The film crosscuts between Bernie’s perilous drive over towering waves in the storm and the oil tanker crew, now separated from their captain’s sunken half of the ship. Casey Affleck plays the boat’s chief engineer, Ray Sybert, who takes control of the situation. Affleck and Pine’s characters have much in common: they’re both quiet loners among rugged men; they’re usually both the most intelligent person in the room (or on the boat); and they’re both disliked by their fellow crewmates. Affleck is very effective as Ray, who must convince a staff of quarreling clichés to organize and save their swiftly sinking half of the tanker. Accompanied by a craggy Scotsman (Graham McTavish) and a large cook named Tiny (Abraham Benrubi), Ray must combat his skeptic, headed by the resident crab (Michael Raymond James), who of course comes around. Both groups, Bernie’s and Ray’s, struggle to survive the computer-generated waves until the daring sea rescue sequence occurs, and underwhelms.
Similar to The Perfect Storm or, more recently, In the Heart of the Sea, master shots of CGI waves crashing against animated boats become tiresome and dull, while closer scenes with actual water splashing on the faces of actors look like soundstage work with someone standing offscreen holding a bucket. The digital noise layered over many of the scenes spoils whatever goodwill the early romantic scenes established with their quiet intimacy. Cinematic realism isn’t so much Gillespie’s goal here; rather, he seeks to evoke a sense of spectacle. After all, The Finest Hours is available in 3D as well. And let’s not forget the heroes. But if there’s anything that’s grown tiresome in today’s film environment, it’s being told that someone’s heroic (see American Sniper or 13 Hours). While it was certainly an honorable and risky feat these men accomplished, their filmic tip-of-the-hat deserved better.
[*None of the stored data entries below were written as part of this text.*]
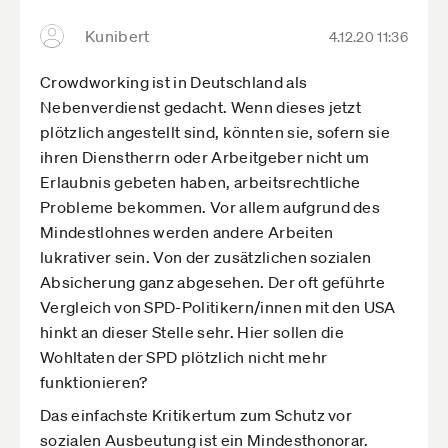
Und dann sollen (potentielle) Auftraggeber/-
Kunibert
4.12.20 11:36
nehmer noch Wochen/Monate auf die DRV
warten? Das macht niemand mit! Das werden die
Crowdworking ist in Deutschland als
Heils natürlich wissen - und das wird auch ihre
Nebenverdienst gedacht. Wenn dieses jetzt
Absicht sein.
plötzlich angestellt sind, könnten sie, sofern sie
ihren Dienstherrn oder Arbeitgeber nicht um
Ein Gesetzentwurf, der solche Ansinnen
Erlaubnis gebeten haben, arbeitsrechtliche
beinhaltet, darf nicht in eine Ressortabstimmung.
Probleme bekommen. Vor allem aufgrund des
Hier sind Helge Braun und die
Mindestlohnes werden andere Arbeiten
Mittelstandspolitiker der Union gefragt (sofern
lukrativer sein. Von der zusätzlichen sozialen
sie einmal endlich erkennen, was für verheerende
Absicherung ganz abgesehen. Der oft geführte
Ansinnen für die Volkswirtschaft hier im BMAS
Vergleich von SPD-Politikern/innen mit den USA
gesponnen werden).
hinkt an dieser Stelle sehr. Hier sollen die
Im BMAS arbeitet offensichtlich eine Hardcore-
Wohltaten der SPD plötzlich nicht mehr
Fraktion (von Gewerkschaftern) daran, unseren
funktionieren?
Stand final auszuradieren. Unter dem Vorwand
Das einfachste Kritikertum zum Schutz vor
der sozialen Fürsorge sollen Existenzen
sozialen Ausbeutung ist ein Mindesthonorar.
vernichtet werden.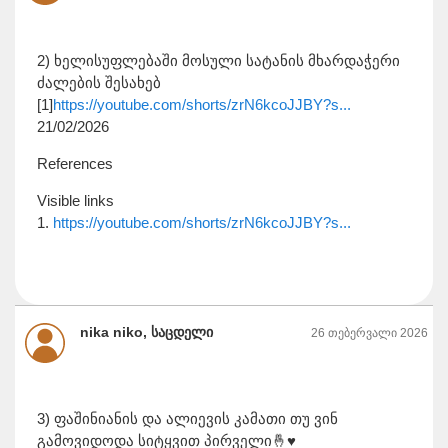
2) ხელისუფლებაში მოსული სატანის მხარდაჭერი
ძალების შესახებ
[1]
https://youtube.com/shorts/zrN6kcoJJBY?s...
21/02/2026
References
Visible links
1.
https://youtube.com/shorts/zrN6kcoJJBY?s...
nika niko, საცდელი
26 თებერვალი 2026
3) ფაშინიანის და ალიევის კამათი თუ ვინ
გამოვიდოდა სიტყვით პირველი🤞♥️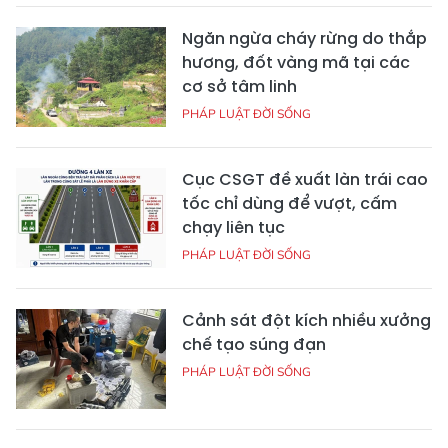
Ngăn ngừa cháy rừng do thắp
hương, đốt vàng mã tại các
cơ sở tâm linh
PHÁP LUẬT ĐỜI SỐNG
Cục CSGT đề xuất làn trái cao
tốc chỉ dùng để vượt, cấm
chạy liên tục
PHÁP LUẬT ĐỜI SỐNG
Cảnh sát đột kích nhiều xưởng
chế tạo súng đạn
PHÁP LUẬT ĐỜI SỐNG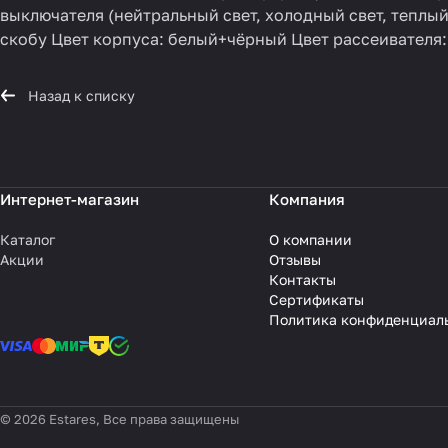
выключателя (нейтральный свет, холодный свет, теплый
скобу Цвет корпуса: белый+чёрный Цвет рассеивателя:
Назад к списку
Интернет-магазин
Компания
Каталог
О компании
Акции
Отзывы
Контакты
Сертификаты
Политика конфиденциал
© 2026 Estares, Все права защищены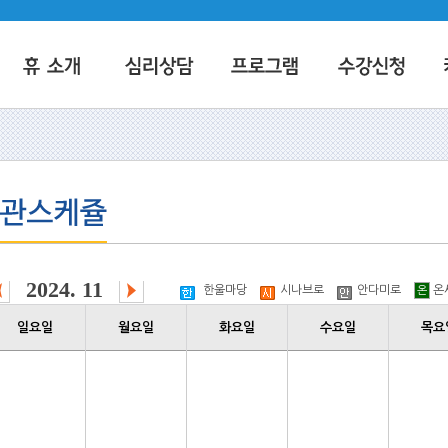
2024. 11
한울마당
시나브로
안다미로
온
온
일요일
월요일
화요일
수요일
목요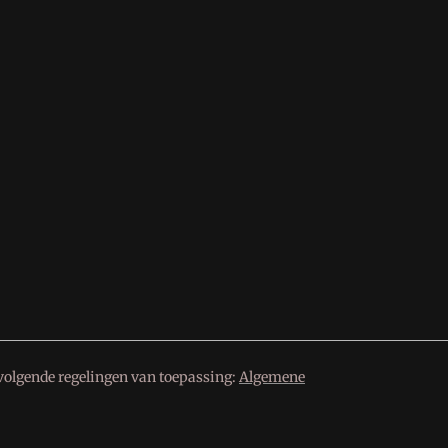
volgende regelingen van toepassing:
Algemene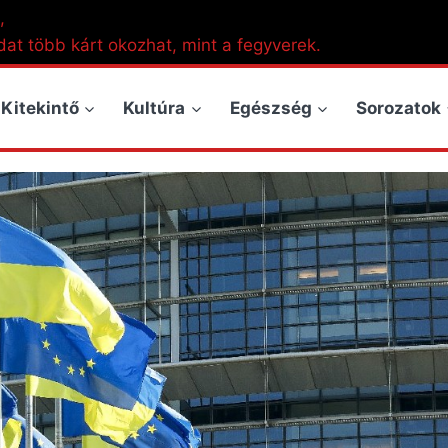
,
dat több kárt okozhat, mint a fegyverek.
Kitekintő
Kultúra
Egészség
Sorozatok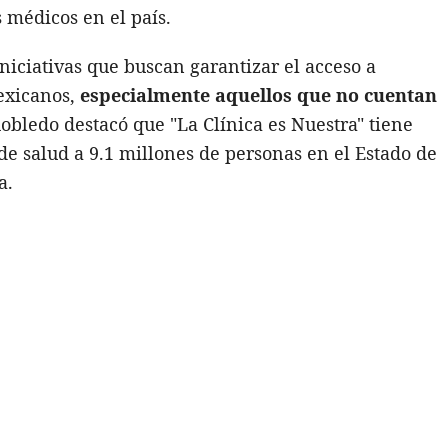
s médicos en el país.
niciativas que buscan garantizar el acceso a
mexicanos,
especialmente aquellos que no cuentan
Robledo destacó que "La Clínica es Nuestra" tiene
 de salud a 9.1 millones de personas en el Estado de
a.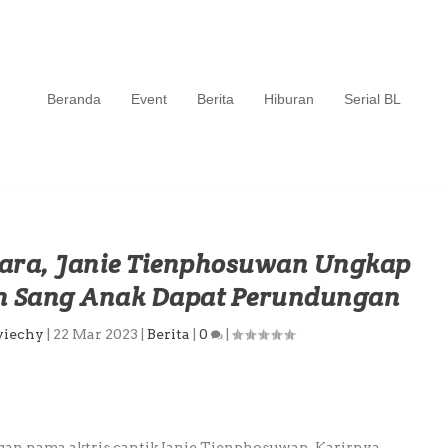
Beranda
Event
Berita
Hiburan
Serial BL
ara, Janie Tienphosuwan Ungkap
n Sang Anak Dapat Perundungan
viechy
|
22 Mar 2023
|
Berita
|
0
|
an nama aktris cantik Janie Tienphosuwan. Karirnya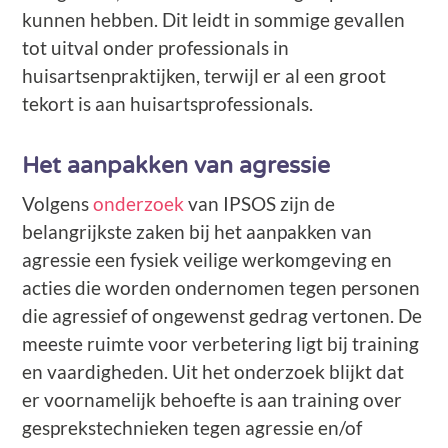
kunnen hebben. Dit leidt in sommige gevallen
tot uitval onder professionals in
huisartsenpraktijken, terwijl er al een groot
tekort is aan huisartsprofessionals.
Het aanpakken van agressie
Volgens
onderzoek
van IPSOS zijn de
belangrijkste zaken bij het aanpakken van
agressie een fysiek veilige werkomgeving en
acties die worden ondernomen tegen personen
die agressief of ongewenst gedrag vertonen. De
meeste ruimte voor verbetering ligt bij training
en vaardigheden. Uit het onderzoek blijkt dat
er voornamelijk behoefte is aan training over
gesprekstechnieken tegen agressie en/of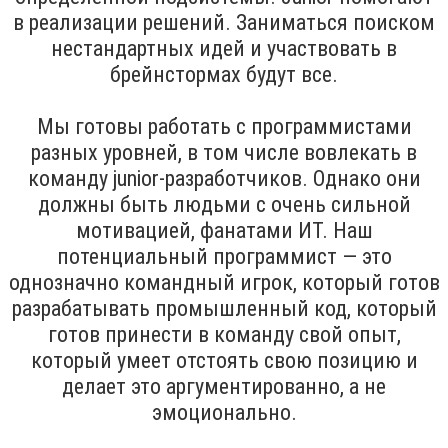
в реализации решений. Заниматься поиском
нестандартных идей и участвовать в
брейнстормах будут все.
Мы готовы работать с программистами
разных уровней, в том числе вовлекать в
команду junior-разработчиков. Однако они
должны быть людьми с очень сильной
мотивацией, фанатами ИТ. Наш
потенциальный программист — это
однозначно командный игрок, который готов
разрабатывать промышленный код, который
готов принести в команду свой опыт,
который умеет отстоять свою позицию и
делает это аргументированно, а не
эмоционально.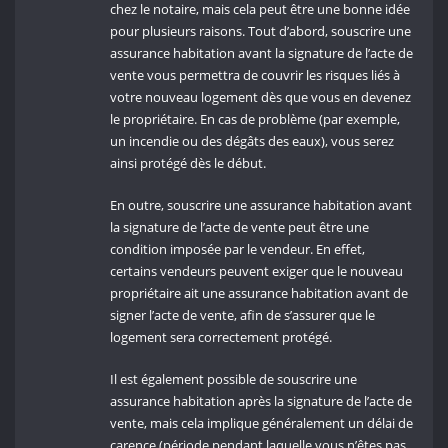
chez le notaire, mais cela peut être une bonne idée
pour plusieurs raisons. Tout d’abord, souscrire une
assurance habitation avant la signature de l’acte de
vente vous permettra de couvrir les risques liés à
votre nouveau logement dès que vous en devenez
le propriétaire. En cas de problème (par exemple,
un incendie ou des dégâts des eaux), vous serez
ainsi protégé dès le début.
En outre, souscrire une assurance habitation avant
la signature de l’acte de vente peut être une
condition imposée par le vendeur. En effet,
certains vendeurs peuvent exiger que le nouveau
propriétaire ait une assurance habitation avant de
signer l’acte de vente, afin de s’assurer que le
logement sera correctement protégé.
Il est également possible de souscrire une
assurance habitation après la signature de l’acte de
vente, mais cela implique généralement un délai de
carence (période pendant laquelle vous n’êtes pas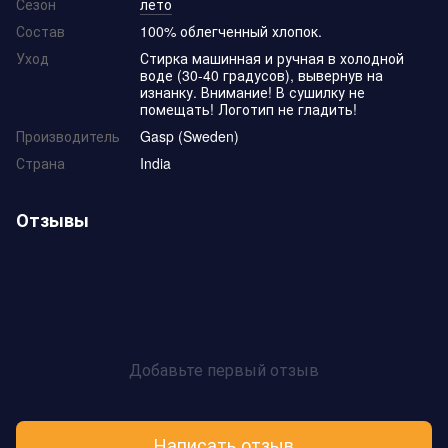
Сезон
лето
Состав
100% облегченный хлопок.
Уход
Стирка машинная и ручная в холодной
воде (30-40 градусов), вывернув на
изнанку. Внимание! В сушилку не
помещать! Логотип не гладить!
Производитель
Gasp (Sweden)
Страна
India
Отзывы
Добавьте первый отзыв
Написать отзыв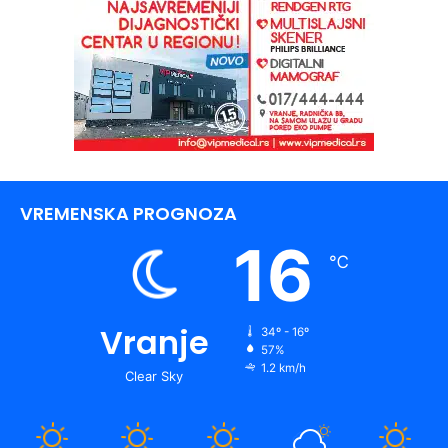
VREMENSKA PROGNOZA
16
℃
Vranje
34º - 16º
57%
1.2 km/h
Clear Sky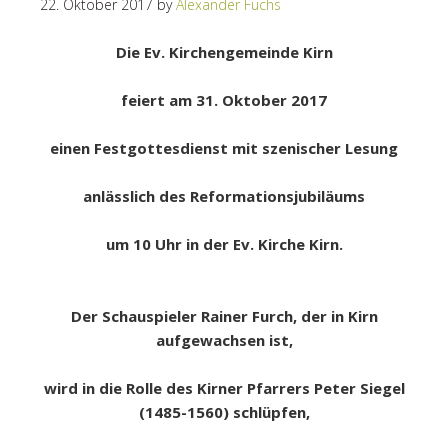
22. Oktober 2017
by
Alexander Fuchs
Die Ev. Kirchengemeinde Kirn
feiert am 31. Oktober 2017
einen Festgottesdienst mit szenischer Lesung
anlässlich des Reformationsjubiläums
um 10 Uhr in der Ev. Kirche Kirn.
Der Schauspieler Rainer Furch, der in Kirn
aufgewachsen ist,
wird in die Rolle des Kirner Pfarrers Peter Siegel
(1485-1560) schlüpfen,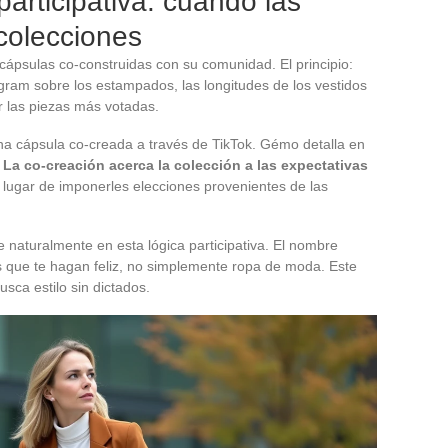
articipativa: cuando las
 colecciones
ápsulas co-construidas con su comunidad. El principio:
gram sobre los estampados, las longitudes de los vestidos
r las piezas más votadas.
 cápsula co-creada a través de TikTok. Gémo detalla en
.
La co-creación acerca la colección a las expectativas
n lugar de imponerles elecciones provenientes de las
 naturalmente en esta lógica participativa. El nombre
 que te hagan feliz, no simplemente ropa de moda. Este
sca estilo sin dictados.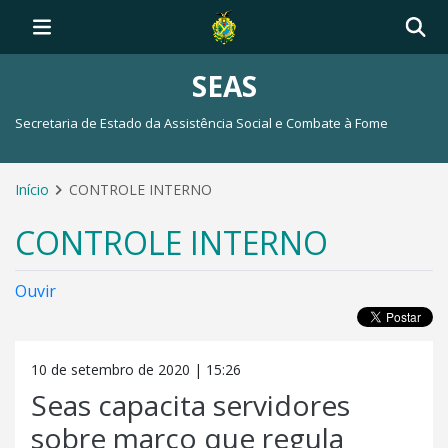
SEAS
Secretaria de Estado da Assistência Social e Combate à Fome
Início
CONTROLE INTERNO
CONTROLE INTERNO
Ouvir
10 de setembro de 2020 | 15:26
Seas capacita servidores
sobre marco que regula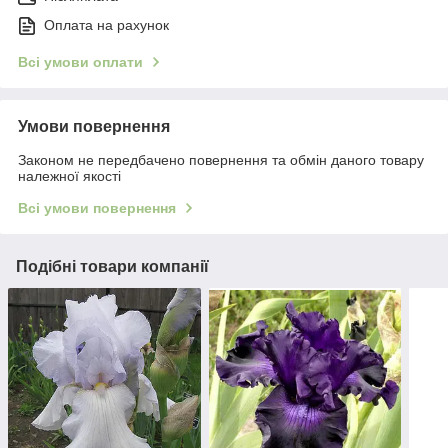
Оплата на рахунок
Всі умови оплати
Умови повернення
Законом не передбачено повернення та обмін даного товару
належної якості
Всі умови повернення
Подібні товари компанії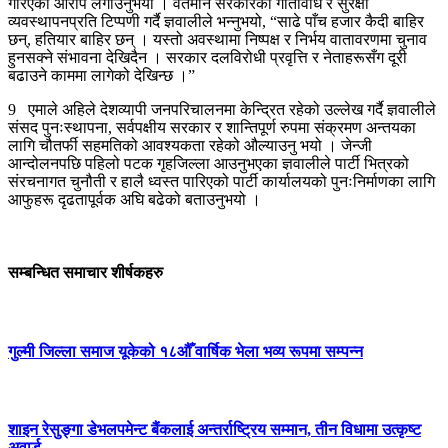
गरिएको आरोप लगाउनुभयो । वर्तमान सरकारको गतिविधि र सुरक्षा
व्यवस्थापनप्रति टिप्पणी गर्दै ज्ञवालीले भन्नुभयो, “साढे पाँच हजार कैदी बाहिर
छन्, हतियार बाहिर छन् । यस्तो अवस्थामा निष्पक्ष र निर्भय वातावरणमा चुनाव
हुनसक्ने संभावना देखिदैन । सरकार दलविरोधी प्रवृत्ति र नेताहरूसँग दूरी
बढाउने काममा लागेको देखिन्छ ।”
9 एमाले अहिले देशव्यापी जनपरिचालनमा केन्द्रित रहेको उल्लेख गर्दै ज्ञवालीले
संसद पुनःस्थापना, सर्वपक्षीय सरकार र शान्तिपूर्ण रुपमा संक्रमण अन्तयका
लागि चौतर्फी सहमतिको आवश्यकता रहेको औल्याउनु भयो । जेन्जी
आन्दोलनपछि पहिलो पटक गृहजिल्ला आउनुभएका ज्ञवालीले पार्टी भित्रको
संरचनागत चुनौती र हालै ध्वस्त पारिएको पार्टी कार्यालयको पुनःनिर्माणका लागि
आफुहरू दृढतापूर्वक अघि बढेको बताउनुभयो ।
सम्बन्धित समाचार शीर्षकहरु
गुल्मी जिल्ला समाज यूकेको १८औँ वार्षिक भेला भव्य रूपमा सम्पन्न
शाइन रेसुङ्गा डेभलपमेन्ट बैंकलाई अन्तर्राष्ट्रिय सम्मान, तीन विधामा उत्कृष्ट
अवार्ड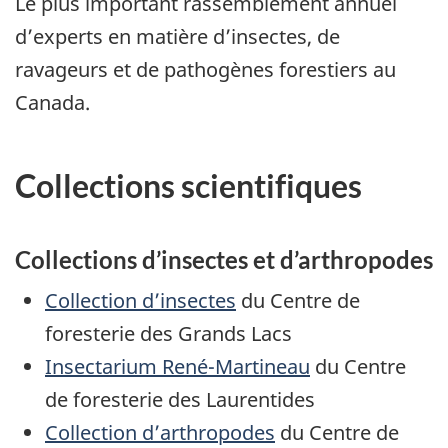
Le plus important rassemblement annuel
d’experts en matière d’insectes, de
ravageurs et de pathogènes forestiers au
Canada.
Collections scientifiques
Collections d’insectes et d’arthropodes
Collection d’insectes
du Centre de
foresterie des Grands Lacs
Insectarium René-Martineau
du Centre
de foresterie des Laurentides
Collection d’arthropodes
du Centre de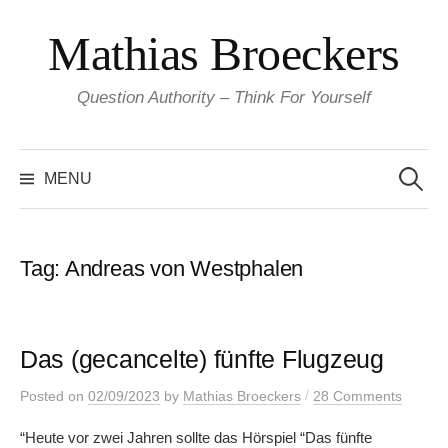
Skip
Mathias Broeckers
to
content
Question Authority – Think For Yourself
Search
for:
MENU
Tag:
Andreas von Westphalen
Das (gecancelte) fünfte Flugzeug
/
Posted
on
02/09/2023
by
Mathias Broeckers
28 Comments
“Heute vor zwei Jahren sollte das Hörspiel “Das fünfte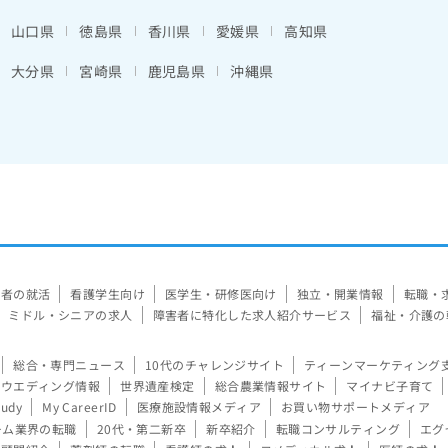
山口県
徳島県
香川県
愛媛県
高知県
大分県
宮崎県
鹿児島県
沖縄県
験者の就活
看護学生向け
医学生・研修医向け
独立・開業情報
転職・
ミドル・シニアの求人
障害者に特化した求人紹介サービス
福祉・介護の
総合・専門ニュース
10代のチャレンジサイト
ティーンマーケティング
ウエディング情報
世界遺産検定
総合農業情報サイト
マイナビ子育て
tudy
My CareerID
医療施設情報メディア
お買い物サポートメディア
ーム業界の転職
20代・第二新卒
新卒紹介
転職コンサルティング
エグ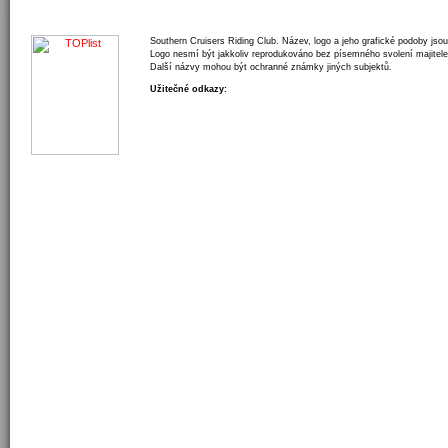
Southern Cruisers Riding Club. Název, logo a jeho grafické podoby jso
Logo nesmí být jakkoliv reprodukováno bez písemného svolení majitele
Další názvy mohou být ochranné známky jiných subjektů.
Užitečné odkazy:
Scenes inside the broken tanker where Affleck maintains calm and gravitas against all possible outcomes remain stirring, and editor Tatiana S. Riegel assembles at least two jarring montages of everything going wrong at once. Metal tears, bolts pop, and water rushes in. Elsewhere, a digitally composed sequence meant to look like an extended shot follows men on deck relaying orders down to the engine room via a game of telephone; every time there’s a cut, the viewer will notice a brief digital blur that strings two unconnected shots together. That’s a fine metaphor for The Finest Hours, a series of passages connected by an artificial tissue composed of elements from Jaws (singing in the calm before the storm) to Titanic (two lovers separated by a sinking ship). It’s all very familiar and unremarkable filmmaking for an otherwise remarkable story.